• **WHAT THE EXERCISE ASKS**
With the line containing "index mcp: (122, 87)" as the final line, restate exactly every line of the data below from the first one onward, and copy no pictures.

Start of SUPPLIED MATERIAL

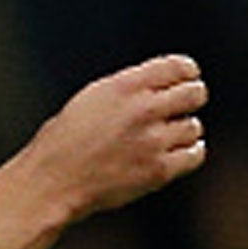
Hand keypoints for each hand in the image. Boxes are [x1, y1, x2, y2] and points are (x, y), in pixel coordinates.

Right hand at [14, 54, 207, 220]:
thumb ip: (127, 91)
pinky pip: (194, 154)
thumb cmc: (63, 141)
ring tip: (159, 137)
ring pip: (193, 126)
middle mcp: (142, 110)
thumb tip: (162, 88)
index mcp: (122, 87)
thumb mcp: (90, 100)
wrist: (52, 181)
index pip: (179, 67)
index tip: (187, 78)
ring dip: (182, 130)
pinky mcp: (160, 170)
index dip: (187, 72)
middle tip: (181, 106)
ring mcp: (153, 141)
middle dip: (191, 98)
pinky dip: (188, 152)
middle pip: (195, 94)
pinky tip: (171, 152)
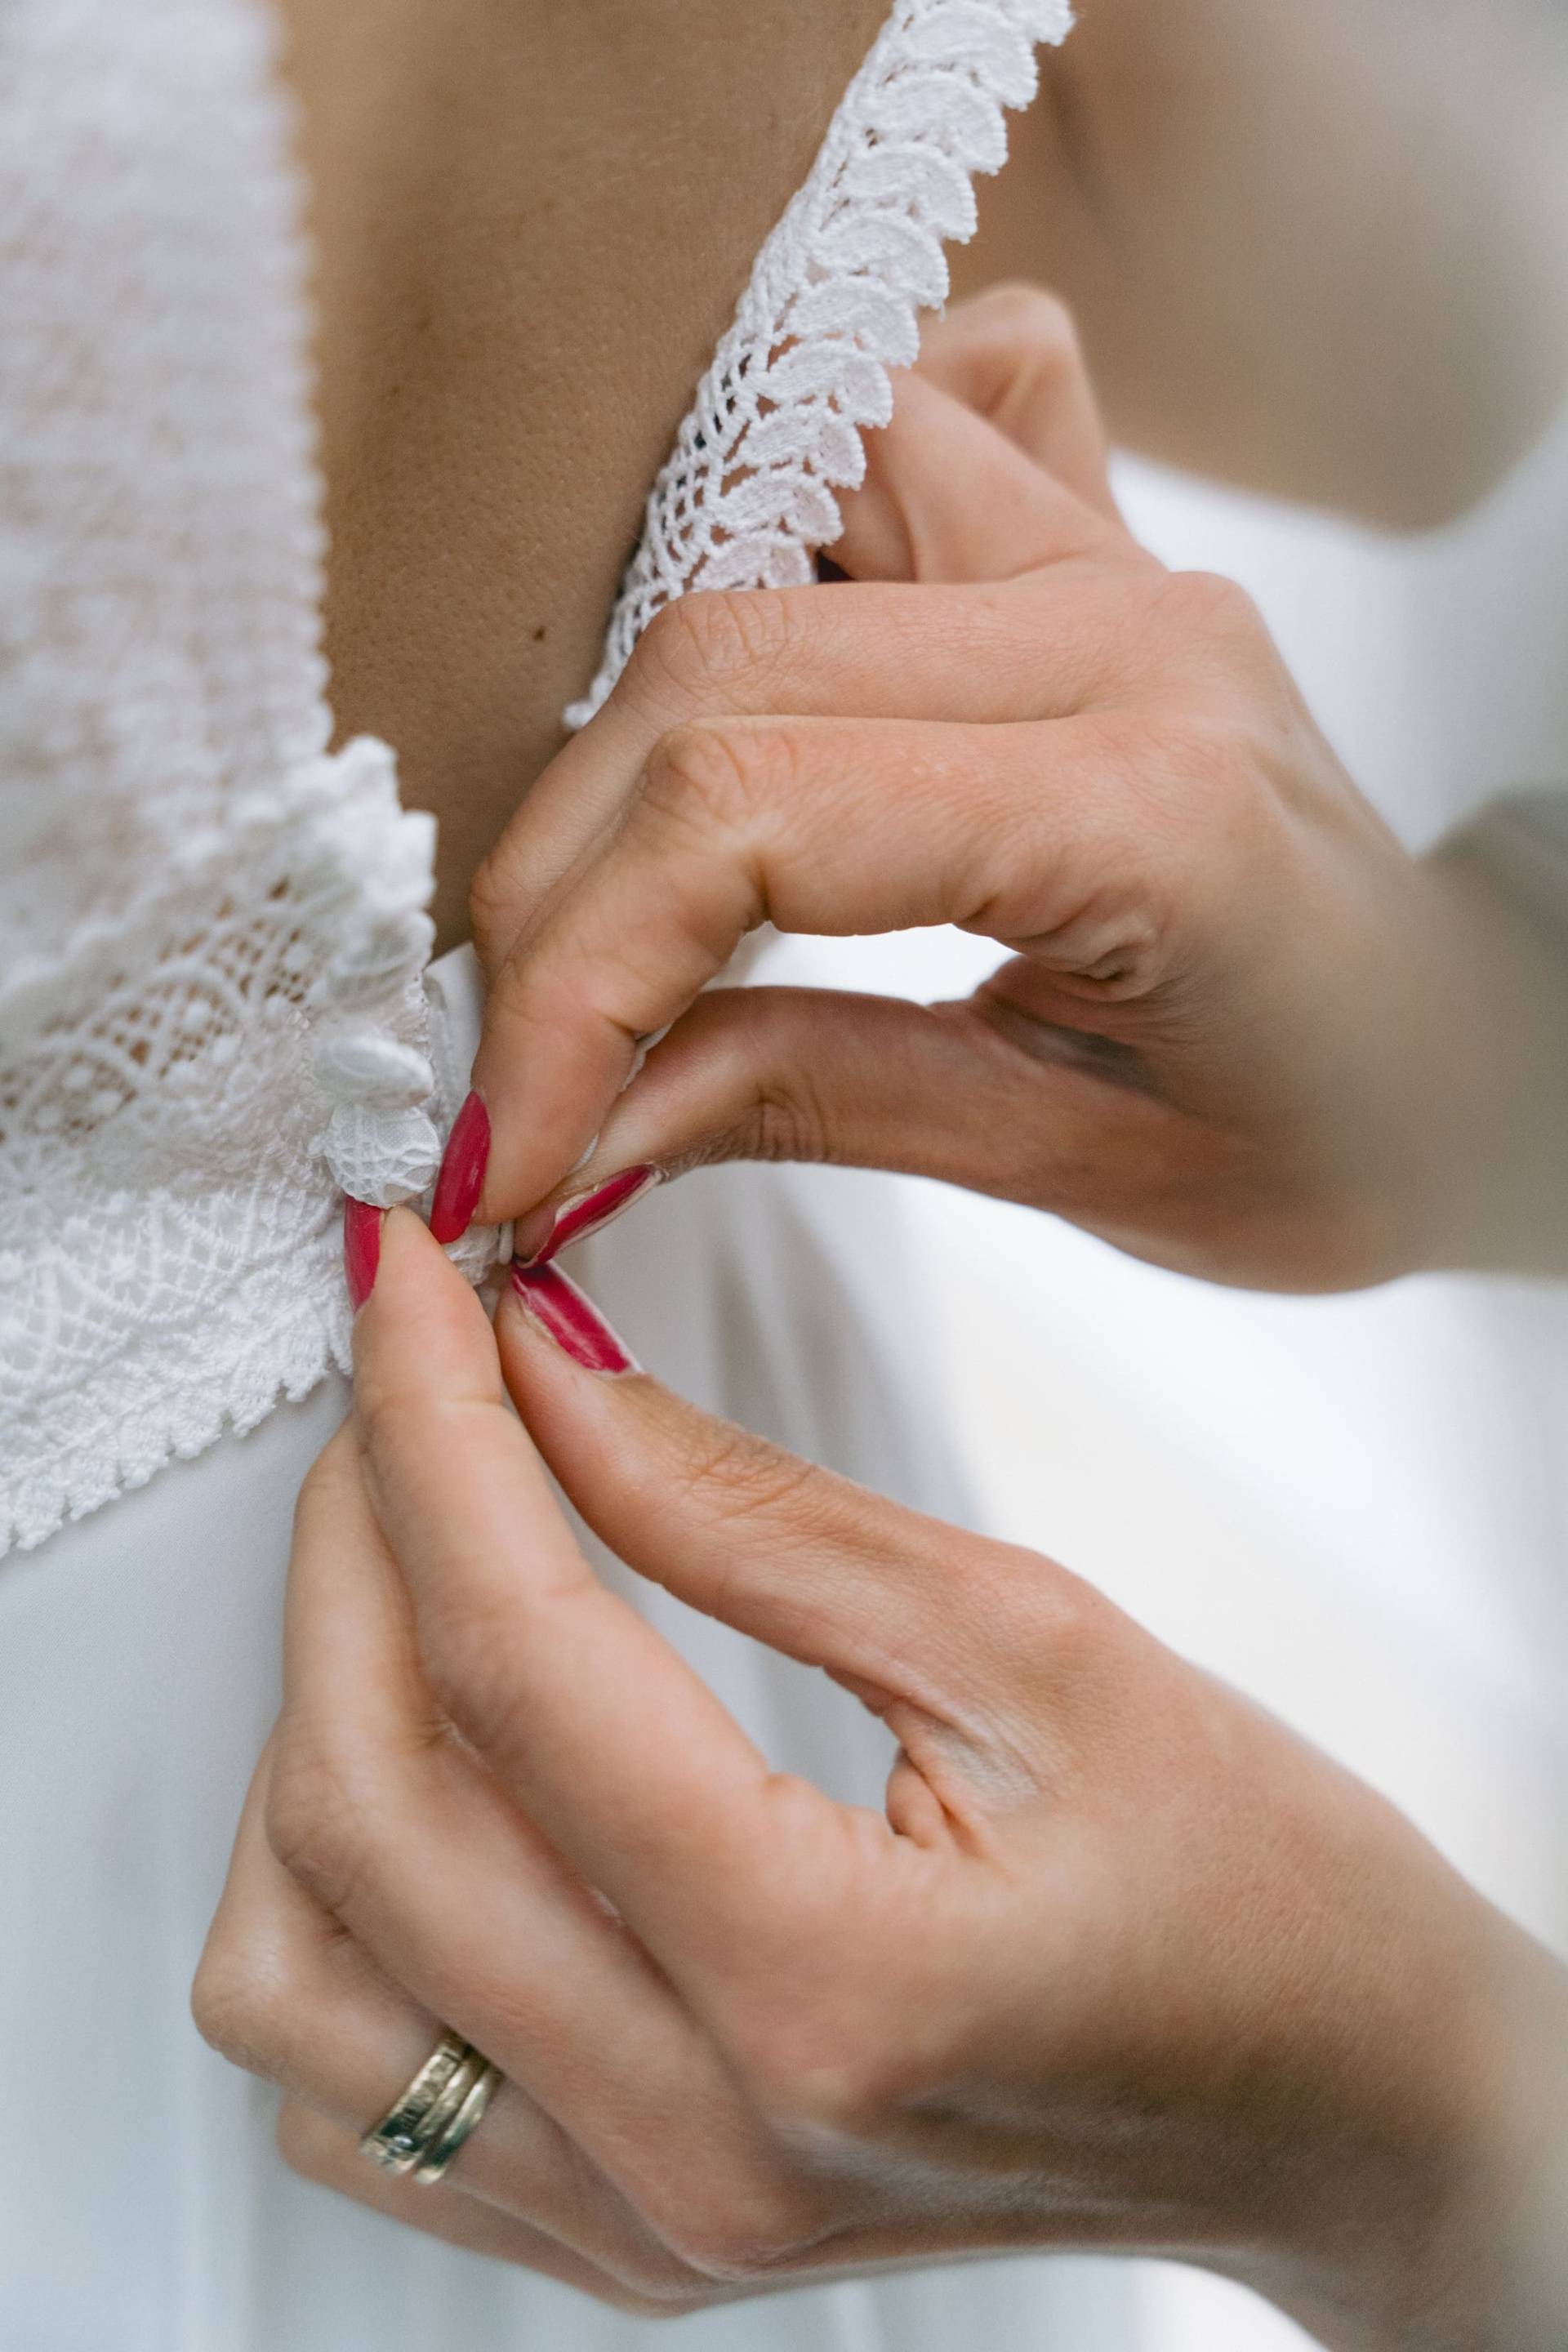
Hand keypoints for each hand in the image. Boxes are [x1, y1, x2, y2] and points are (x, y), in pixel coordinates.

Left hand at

End of SUPPLIED MATERIAL

• **SOLUTION FOR THIS PROBLEM**
Hand keypoints for each hand in the image. Boxes are [x1, y1, x2, y2] and points are (x, y), in pixel coordinates.

Right hand at [14, 54, 207, 220]:
thumb ip: (127, 91)
pinky pip: (194, 154)
thumb cmc: (63, 141)
ring tip: (159, 137)
ring pip: (193, 126)
middle mcp: (142, 110)
thumb tip: (162, 88)
index mcp: (122, 87)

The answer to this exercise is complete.